Normalisation de tamazight et glottopolitique en Algérie

algerie-amazighLe professeur Abderrezak Dourari* tente dans cette contribution, de répondre aux questions suivantes : quelle autorité de normalisation pour la langue amazighe, quel corpus de référence et pour quel marché linguistique ?

La création néologique fait partie intégrante du processus de normalisation[1] des langues de moindre diffusion et conditionne même leur passage à l’écrit et leur insertion dans les domaines où elles n’ont pas développé de tradition d’usage. Elle en constitue même le point nodal sans lequel tout le processus risque de trébucher d’autant qu’aucune langue ne peut, aujourd’hui, comme aux 17ème, 18ème et 19ème siècles, jouir, ipso facto, du privilège de langue unique d’une nation ou d’un Etat, pensés à l’époque comme des unités politiques et identitaires[2].

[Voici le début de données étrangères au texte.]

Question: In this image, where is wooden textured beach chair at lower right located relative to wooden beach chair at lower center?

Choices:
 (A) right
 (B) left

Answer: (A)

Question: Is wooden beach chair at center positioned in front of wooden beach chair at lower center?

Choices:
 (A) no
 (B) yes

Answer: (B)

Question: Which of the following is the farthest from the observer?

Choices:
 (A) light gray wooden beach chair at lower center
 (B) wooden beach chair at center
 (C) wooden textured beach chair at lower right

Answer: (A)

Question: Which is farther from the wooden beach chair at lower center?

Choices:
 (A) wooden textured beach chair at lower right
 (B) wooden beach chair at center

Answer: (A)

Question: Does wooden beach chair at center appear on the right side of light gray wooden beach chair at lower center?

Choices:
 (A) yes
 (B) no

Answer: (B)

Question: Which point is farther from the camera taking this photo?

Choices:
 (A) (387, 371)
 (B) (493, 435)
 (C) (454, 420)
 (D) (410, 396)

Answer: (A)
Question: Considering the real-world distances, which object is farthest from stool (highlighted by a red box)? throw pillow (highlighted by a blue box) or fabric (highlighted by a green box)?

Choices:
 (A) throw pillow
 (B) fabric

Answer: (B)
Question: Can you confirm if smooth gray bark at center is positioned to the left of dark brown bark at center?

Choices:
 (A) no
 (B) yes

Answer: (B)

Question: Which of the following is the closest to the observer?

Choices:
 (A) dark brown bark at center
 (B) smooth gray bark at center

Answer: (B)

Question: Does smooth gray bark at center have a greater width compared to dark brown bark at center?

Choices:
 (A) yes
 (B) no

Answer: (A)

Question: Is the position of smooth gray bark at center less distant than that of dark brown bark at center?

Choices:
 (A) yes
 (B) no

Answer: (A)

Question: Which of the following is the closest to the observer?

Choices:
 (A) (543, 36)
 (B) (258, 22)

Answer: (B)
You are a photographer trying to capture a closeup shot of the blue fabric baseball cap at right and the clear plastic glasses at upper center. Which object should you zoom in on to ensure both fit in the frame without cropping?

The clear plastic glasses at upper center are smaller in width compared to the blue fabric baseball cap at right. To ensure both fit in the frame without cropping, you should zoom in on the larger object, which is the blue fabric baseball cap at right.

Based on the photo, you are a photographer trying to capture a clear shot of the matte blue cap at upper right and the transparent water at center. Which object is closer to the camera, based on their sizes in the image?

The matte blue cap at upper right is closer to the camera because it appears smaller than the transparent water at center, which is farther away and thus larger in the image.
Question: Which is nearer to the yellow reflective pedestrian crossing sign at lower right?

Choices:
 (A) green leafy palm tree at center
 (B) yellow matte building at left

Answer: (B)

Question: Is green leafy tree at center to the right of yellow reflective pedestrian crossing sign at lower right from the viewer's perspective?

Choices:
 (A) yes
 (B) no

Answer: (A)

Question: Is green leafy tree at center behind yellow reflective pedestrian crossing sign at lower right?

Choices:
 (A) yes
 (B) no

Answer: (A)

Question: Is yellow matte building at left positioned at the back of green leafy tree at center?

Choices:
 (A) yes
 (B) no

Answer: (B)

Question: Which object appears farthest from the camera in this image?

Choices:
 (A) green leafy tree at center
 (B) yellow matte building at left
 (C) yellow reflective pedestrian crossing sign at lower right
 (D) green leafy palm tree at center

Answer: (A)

Aujourd’hui les langues de moindre diffusion qui aspirent à l’usage écrit dans les domaines formels (scientifique, administratif, médiatique, judiciaire, politique…), sont d’abord confrontées à plusieurs autres langues concurrentes puissantes, qui détiennent une forte tradition dans ces domaines élaborés, avant d’être confrontées à ces domaines de l’activité humaine face auxquels elles manifestent une carence terminologique sérieuse. Cependant, les langues véhiculaires de ces domaines même « étrangères » sont coprésentes et sont d’autant plus puissantes qu’elles ne sont pas perçues par leurs utilisateurs comme des langues exogènes, susceptibles d’attirer un quelconque danger à l’identité ; mais comme de simples moyens pratiques de communication et d’accès direct au savoir scientifique et philosophique moderne très évolutif dans ces langues et inexistant dans les langues maternelles. On parle d’ailleurs de plus en plus de sciences de la complexité[3] étant donné l’invasivité des nouvelles technologies et le bouleversement épistémologique des frontières des sciences. (Imad Salah)

Le lien longtemps posé entre la langue et l’identité ou, plus prosaïquement, entre la perte de la langue et la perte de l’identité, n’est plus aussi évident comme il l’était au 19ème et 20ème siècle. On le voit très bien aujourd’hui, les questions identitaires et nationalistes relèvent des préoccupations conservatrices et rétrogrades. Mouloud Feraoun, après Kateb Yacine et Malek Haddad…, qui avait souffert de la perception de l’identité des Algériens autochtones par les Européens d’Algérie, à l’époque de la colonisation et de l’Algérie française, nous en donne un enseignement fondamental : l’identité ce n’est pas seulement l’image fantasmée ou proclamée de soi-même, mais bien celle qui résulte d’une dialectique avec celle que l’autre nous renvoie[4].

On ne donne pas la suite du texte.